Do this » Pull out each line in the items below that contains the string "Jaatishwar". Treat the match as case-sensitive.

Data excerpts
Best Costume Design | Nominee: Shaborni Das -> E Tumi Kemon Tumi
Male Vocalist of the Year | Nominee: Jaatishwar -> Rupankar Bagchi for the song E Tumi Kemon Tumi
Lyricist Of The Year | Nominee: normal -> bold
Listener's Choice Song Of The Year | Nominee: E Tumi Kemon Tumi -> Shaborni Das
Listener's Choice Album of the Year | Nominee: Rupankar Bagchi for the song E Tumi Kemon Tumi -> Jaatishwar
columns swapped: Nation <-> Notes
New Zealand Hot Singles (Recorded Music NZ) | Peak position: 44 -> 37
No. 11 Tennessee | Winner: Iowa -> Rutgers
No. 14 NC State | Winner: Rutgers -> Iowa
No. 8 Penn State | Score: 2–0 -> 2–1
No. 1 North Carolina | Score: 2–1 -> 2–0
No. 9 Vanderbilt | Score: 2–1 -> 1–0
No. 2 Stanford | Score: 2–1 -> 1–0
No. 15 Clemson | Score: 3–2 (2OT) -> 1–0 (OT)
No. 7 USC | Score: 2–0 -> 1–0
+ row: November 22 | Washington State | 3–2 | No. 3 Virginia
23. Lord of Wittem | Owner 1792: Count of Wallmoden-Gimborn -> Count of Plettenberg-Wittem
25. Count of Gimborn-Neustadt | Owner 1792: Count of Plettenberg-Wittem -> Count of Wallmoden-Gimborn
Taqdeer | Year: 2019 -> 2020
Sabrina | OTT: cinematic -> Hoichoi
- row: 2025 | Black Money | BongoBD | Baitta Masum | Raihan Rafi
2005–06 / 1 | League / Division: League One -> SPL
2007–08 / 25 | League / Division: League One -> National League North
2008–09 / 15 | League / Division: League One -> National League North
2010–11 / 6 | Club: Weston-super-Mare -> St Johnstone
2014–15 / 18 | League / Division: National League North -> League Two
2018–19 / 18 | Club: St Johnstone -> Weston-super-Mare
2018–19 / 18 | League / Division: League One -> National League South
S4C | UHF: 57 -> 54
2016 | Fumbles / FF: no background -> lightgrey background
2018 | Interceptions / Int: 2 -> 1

Output of the task »
Male Vocalist of the Year | Nominee: Jaatishwar -> Rupankar Bagchi for the song E Tumi Kemon Tumi
Listener's Choice Album of the Year | Nominee: Rupankar Bagchi for the song E Tumi Kemon Tumi -> Jaatishwar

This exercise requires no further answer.